**INPUT:**
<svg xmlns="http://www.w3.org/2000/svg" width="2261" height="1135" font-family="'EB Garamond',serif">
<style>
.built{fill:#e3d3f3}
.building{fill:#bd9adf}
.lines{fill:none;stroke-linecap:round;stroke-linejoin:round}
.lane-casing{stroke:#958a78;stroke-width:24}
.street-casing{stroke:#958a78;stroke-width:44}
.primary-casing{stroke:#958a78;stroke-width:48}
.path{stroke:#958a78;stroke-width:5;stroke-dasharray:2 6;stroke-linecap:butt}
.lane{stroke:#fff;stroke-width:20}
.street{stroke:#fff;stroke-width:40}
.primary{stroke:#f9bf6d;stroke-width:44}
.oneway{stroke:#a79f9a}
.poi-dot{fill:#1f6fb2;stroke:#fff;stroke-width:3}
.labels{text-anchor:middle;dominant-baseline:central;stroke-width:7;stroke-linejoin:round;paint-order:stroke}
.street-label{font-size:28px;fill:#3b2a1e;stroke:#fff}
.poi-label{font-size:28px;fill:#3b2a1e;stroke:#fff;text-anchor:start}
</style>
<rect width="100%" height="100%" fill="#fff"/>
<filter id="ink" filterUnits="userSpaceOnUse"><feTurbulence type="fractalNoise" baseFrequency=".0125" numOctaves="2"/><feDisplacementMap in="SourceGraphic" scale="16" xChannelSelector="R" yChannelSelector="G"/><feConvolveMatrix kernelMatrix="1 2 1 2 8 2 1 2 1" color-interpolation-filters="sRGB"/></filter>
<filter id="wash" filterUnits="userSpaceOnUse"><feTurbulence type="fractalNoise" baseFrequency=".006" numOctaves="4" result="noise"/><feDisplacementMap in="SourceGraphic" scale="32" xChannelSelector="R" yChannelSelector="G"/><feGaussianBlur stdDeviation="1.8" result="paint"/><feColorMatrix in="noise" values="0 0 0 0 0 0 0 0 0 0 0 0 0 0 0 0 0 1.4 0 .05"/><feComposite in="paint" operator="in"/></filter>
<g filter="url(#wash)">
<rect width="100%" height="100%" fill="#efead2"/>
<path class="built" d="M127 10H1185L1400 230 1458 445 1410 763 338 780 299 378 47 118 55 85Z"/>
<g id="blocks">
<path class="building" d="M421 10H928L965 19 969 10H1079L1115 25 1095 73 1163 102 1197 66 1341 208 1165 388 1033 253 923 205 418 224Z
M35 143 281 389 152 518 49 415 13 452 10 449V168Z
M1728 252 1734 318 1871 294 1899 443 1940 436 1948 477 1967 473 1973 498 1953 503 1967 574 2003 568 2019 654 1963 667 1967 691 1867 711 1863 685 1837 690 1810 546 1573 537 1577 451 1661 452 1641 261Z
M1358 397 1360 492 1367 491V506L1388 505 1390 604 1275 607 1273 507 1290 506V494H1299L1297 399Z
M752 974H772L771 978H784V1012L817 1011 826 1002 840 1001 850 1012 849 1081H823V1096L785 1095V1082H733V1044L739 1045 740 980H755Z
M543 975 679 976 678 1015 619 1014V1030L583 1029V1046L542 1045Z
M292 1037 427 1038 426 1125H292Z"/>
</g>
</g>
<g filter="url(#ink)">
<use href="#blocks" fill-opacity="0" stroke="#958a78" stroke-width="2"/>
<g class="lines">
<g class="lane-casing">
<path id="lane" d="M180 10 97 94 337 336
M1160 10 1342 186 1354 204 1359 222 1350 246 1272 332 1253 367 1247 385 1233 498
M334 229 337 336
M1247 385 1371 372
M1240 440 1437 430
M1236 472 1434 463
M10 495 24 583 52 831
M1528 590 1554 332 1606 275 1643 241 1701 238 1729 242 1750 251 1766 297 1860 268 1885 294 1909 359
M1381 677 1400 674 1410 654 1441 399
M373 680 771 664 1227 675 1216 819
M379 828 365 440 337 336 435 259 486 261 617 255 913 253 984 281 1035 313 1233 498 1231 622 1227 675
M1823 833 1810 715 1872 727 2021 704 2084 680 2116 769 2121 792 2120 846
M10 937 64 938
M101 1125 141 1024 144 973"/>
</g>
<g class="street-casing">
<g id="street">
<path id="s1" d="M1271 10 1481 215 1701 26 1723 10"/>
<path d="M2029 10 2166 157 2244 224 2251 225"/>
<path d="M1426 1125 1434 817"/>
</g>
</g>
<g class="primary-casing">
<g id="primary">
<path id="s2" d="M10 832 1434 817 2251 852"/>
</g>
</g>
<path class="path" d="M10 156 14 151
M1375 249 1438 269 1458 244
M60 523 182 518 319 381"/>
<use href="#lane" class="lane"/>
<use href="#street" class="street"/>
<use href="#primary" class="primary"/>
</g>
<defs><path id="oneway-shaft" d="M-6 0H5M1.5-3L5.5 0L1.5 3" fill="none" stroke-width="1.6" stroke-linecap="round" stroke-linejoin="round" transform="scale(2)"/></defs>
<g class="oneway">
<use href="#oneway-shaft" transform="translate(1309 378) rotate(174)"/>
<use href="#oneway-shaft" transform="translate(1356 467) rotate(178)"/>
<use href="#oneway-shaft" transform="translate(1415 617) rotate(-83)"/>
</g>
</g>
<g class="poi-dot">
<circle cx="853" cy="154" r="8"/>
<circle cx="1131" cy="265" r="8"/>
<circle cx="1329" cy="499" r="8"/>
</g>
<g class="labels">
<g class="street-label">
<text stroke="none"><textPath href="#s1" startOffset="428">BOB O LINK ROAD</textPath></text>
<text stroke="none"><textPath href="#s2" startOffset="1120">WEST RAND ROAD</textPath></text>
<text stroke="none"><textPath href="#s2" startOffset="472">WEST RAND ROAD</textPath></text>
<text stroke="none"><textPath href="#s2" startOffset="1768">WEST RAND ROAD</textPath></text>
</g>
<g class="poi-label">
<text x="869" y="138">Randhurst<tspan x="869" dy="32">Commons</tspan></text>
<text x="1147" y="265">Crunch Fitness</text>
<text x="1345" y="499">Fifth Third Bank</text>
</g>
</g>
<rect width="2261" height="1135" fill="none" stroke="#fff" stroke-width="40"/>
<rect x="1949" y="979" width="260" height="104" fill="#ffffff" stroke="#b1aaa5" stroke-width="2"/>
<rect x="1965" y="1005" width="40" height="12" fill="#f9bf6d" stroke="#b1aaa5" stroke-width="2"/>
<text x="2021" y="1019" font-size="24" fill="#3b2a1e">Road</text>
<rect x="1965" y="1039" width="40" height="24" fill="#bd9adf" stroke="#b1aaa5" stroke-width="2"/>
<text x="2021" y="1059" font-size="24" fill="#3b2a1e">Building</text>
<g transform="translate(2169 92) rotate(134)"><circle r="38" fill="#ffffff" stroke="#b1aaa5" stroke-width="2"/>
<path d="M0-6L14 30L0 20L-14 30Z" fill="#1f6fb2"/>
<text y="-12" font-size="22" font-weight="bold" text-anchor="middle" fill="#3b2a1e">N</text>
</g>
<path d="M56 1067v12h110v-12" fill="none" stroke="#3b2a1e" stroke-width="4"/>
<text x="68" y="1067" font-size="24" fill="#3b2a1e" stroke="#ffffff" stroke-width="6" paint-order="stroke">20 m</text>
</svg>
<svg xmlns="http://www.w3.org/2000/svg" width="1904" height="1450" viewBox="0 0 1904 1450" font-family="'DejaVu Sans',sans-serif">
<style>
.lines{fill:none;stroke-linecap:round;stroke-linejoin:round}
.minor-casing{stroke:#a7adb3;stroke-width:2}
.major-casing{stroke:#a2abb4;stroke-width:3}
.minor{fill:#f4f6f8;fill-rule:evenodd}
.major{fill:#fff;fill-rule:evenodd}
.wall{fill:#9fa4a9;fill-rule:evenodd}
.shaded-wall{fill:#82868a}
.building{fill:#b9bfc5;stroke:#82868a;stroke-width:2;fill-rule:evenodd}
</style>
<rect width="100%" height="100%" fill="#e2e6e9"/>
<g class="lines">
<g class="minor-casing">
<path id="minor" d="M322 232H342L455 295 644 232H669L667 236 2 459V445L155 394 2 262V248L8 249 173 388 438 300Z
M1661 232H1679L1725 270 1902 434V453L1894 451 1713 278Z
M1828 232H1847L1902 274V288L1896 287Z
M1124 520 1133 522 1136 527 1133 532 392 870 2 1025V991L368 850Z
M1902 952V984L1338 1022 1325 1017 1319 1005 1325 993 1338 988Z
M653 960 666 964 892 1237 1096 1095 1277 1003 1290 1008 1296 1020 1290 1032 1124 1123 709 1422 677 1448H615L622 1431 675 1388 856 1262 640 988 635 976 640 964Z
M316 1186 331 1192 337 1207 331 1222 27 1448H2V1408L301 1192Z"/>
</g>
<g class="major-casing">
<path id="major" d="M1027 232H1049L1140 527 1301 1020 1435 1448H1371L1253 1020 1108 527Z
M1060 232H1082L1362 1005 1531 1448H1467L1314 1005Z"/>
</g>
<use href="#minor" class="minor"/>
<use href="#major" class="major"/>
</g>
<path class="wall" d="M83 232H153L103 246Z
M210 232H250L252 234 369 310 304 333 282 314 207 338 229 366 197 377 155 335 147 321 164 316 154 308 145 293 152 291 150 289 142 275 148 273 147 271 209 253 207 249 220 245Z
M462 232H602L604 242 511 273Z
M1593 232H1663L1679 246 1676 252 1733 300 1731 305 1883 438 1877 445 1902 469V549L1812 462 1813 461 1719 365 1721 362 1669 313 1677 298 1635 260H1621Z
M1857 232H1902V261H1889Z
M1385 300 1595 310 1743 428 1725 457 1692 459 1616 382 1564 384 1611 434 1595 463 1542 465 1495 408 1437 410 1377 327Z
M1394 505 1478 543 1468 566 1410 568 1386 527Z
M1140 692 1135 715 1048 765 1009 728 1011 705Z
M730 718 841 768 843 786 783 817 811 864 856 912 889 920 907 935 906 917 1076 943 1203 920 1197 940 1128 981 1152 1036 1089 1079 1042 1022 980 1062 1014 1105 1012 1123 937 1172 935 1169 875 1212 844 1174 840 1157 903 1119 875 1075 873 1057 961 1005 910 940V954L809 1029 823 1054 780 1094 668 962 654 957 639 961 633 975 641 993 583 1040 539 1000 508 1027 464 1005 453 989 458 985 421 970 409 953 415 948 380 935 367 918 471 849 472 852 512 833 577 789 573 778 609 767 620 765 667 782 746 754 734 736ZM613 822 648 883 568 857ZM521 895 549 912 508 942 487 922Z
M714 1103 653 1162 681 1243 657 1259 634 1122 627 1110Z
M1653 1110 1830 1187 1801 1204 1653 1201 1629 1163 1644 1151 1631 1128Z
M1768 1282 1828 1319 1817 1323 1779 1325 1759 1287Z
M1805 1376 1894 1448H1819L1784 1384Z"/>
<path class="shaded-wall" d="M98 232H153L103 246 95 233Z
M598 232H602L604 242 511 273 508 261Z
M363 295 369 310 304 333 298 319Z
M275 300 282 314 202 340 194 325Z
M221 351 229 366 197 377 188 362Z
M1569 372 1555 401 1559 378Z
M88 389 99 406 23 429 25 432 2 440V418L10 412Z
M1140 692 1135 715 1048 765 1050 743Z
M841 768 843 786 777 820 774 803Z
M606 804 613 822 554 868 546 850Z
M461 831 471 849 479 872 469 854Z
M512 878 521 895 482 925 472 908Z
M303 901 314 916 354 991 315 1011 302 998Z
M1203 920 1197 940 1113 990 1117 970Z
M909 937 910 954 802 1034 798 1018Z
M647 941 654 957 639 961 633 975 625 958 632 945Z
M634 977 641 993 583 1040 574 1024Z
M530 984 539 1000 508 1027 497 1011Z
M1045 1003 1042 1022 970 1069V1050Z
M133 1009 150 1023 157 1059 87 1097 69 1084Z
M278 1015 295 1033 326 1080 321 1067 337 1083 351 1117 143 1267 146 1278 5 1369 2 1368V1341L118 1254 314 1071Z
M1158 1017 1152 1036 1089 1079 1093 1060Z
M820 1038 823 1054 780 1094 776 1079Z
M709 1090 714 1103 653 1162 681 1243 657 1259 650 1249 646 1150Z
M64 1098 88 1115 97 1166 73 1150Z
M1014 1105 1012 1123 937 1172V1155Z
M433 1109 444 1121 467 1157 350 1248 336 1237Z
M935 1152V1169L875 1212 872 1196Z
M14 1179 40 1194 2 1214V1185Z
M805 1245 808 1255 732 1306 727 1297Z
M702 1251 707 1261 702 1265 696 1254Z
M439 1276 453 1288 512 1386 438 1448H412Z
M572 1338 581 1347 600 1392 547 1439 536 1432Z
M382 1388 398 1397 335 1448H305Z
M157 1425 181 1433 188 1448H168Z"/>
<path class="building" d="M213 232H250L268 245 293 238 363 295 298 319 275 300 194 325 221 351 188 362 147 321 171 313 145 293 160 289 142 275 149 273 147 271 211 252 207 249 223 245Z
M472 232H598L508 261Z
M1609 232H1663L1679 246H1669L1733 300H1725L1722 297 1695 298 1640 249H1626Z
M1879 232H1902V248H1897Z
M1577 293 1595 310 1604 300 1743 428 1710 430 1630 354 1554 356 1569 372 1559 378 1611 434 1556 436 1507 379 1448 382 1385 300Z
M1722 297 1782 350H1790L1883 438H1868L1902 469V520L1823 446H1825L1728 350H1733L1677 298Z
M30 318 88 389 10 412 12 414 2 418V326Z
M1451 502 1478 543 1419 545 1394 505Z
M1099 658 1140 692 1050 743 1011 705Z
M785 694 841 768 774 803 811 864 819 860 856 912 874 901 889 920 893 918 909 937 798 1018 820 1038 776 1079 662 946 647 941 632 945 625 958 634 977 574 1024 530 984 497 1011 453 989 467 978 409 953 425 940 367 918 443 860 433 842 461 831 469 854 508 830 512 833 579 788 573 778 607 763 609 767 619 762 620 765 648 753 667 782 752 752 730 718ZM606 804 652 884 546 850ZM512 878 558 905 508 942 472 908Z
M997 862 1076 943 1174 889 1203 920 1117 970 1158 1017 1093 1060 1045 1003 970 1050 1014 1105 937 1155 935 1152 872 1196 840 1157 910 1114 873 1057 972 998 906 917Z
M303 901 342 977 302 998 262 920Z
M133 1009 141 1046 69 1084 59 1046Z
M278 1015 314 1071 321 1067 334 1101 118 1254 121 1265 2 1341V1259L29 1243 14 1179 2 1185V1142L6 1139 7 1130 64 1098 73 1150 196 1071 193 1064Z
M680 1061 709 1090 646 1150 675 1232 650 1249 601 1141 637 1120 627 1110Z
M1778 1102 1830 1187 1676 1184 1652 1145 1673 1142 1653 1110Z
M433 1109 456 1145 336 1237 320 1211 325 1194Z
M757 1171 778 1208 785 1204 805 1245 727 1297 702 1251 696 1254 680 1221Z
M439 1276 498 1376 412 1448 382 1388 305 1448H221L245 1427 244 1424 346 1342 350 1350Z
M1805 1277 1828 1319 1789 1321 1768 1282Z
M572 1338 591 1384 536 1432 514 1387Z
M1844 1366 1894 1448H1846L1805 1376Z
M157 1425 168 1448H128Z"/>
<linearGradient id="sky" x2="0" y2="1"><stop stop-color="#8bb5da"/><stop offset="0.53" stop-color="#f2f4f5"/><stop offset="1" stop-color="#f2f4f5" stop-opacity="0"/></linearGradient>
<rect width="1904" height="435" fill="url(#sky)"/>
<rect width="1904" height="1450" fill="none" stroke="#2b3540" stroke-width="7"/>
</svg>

**YOUR TASK:** Whenever a line of the data includes "street", copy that line.

**SOLUTION TO THE PROBLEM:**
.street-casing{stroke:#958a78;stroke-width:44}
.street{stroke:#fff;stroke-width:40}
.street-label{font-size:28px;fill:#3b2a1e;stroke:#fff}
<g class="street-casing">
<g id="street">
<use href="#street" class="street"/>
<g class="street-label">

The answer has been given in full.